* _Stored records_

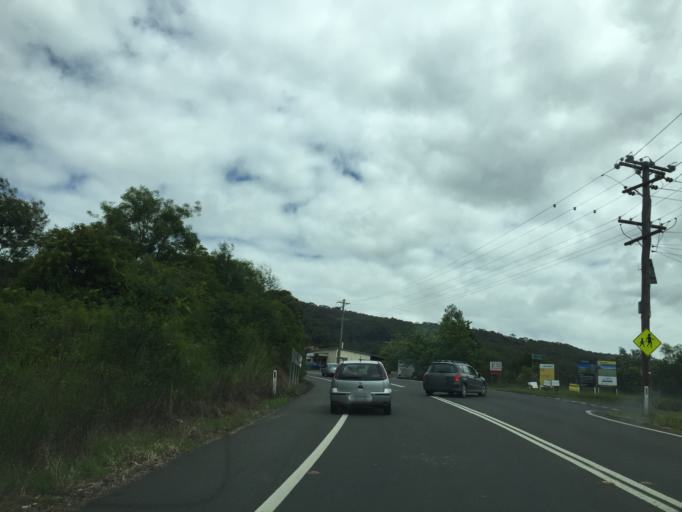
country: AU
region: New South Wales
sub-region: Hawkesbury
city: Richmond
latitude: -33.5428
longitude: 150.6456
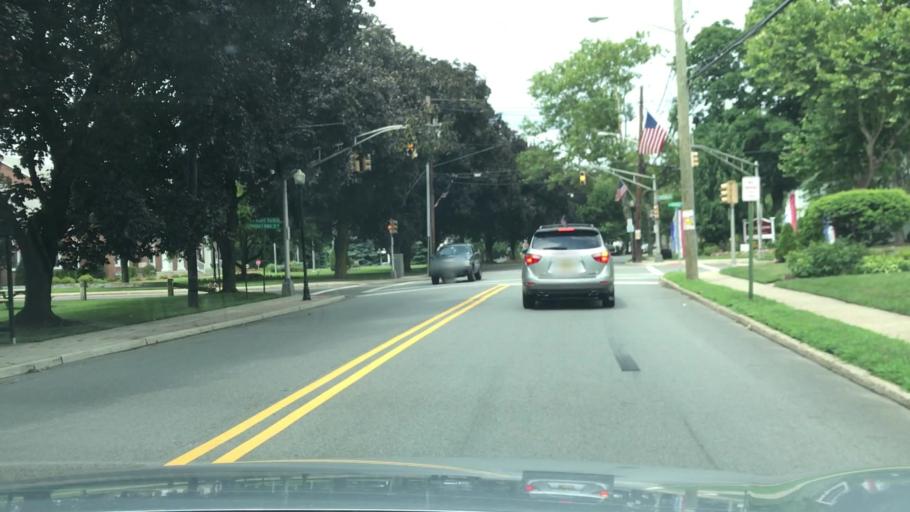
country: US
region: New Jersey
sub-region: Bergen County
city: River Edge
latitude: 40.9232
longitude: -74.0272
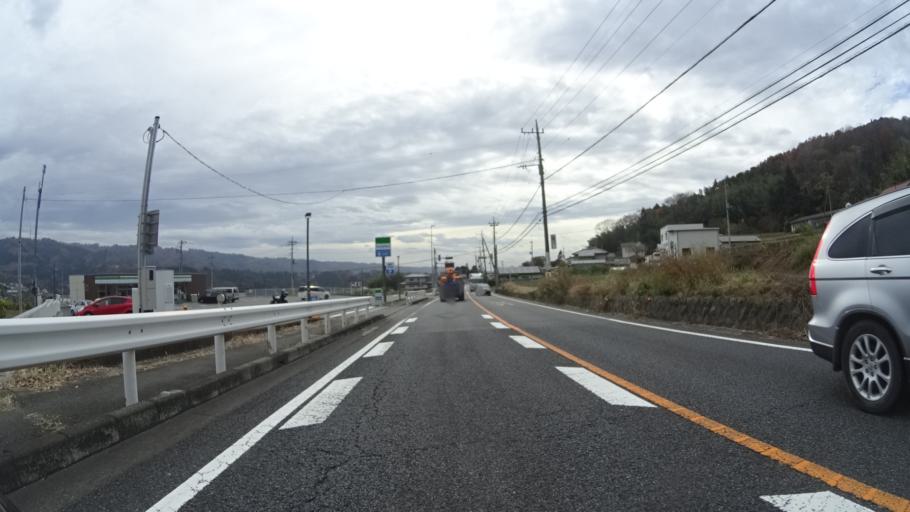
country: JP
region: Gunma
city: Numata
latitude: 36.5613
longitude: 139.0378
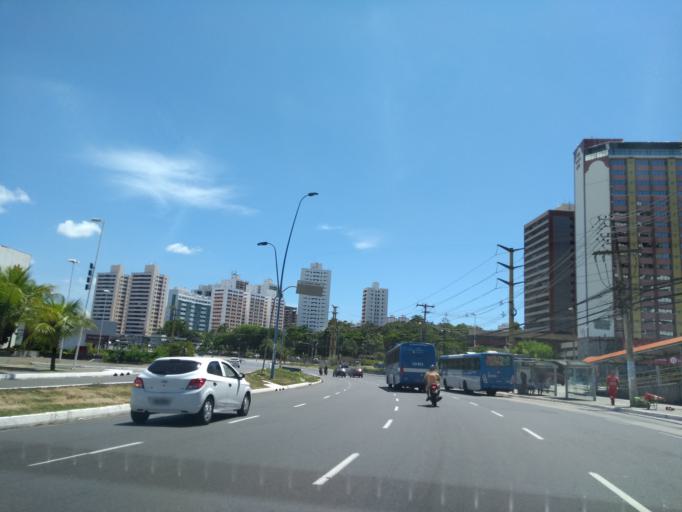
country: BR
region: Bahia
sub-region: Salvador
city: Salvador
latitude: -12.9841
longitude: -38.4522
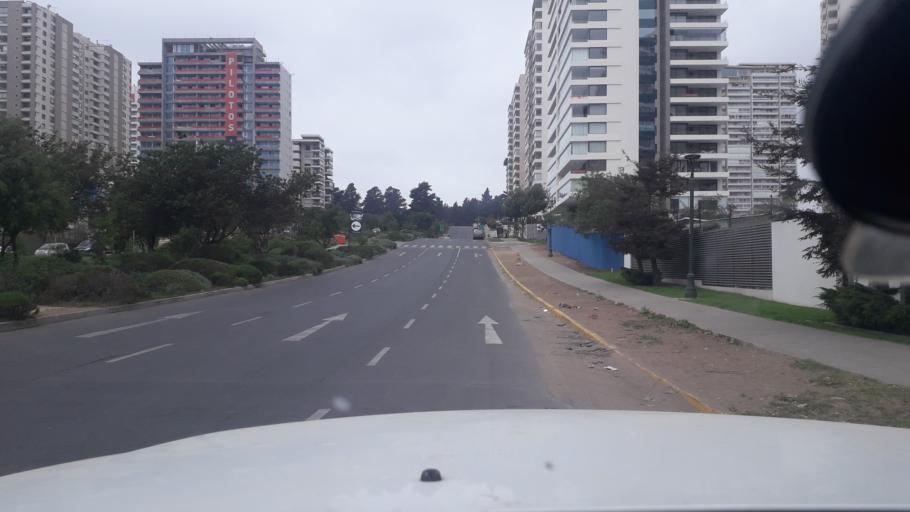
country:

* _What to do_
Please rewrite the stretch of the records from the line containing "latitude: 40.9232" through the end, substituting "long" for "longitude" and leaving everything else unchanged. Leave the pictures out of your answer.

* _Result_
latitude: 40.9232
long: -74.0272
country: JP
region: Gunma
city: Numata
latitude: 36.5613
long: 139.0378
country: BR
region: Bahia
sub-region: Salvador
city: Salvador
latitude: -12.9841
long: -38.4522
country:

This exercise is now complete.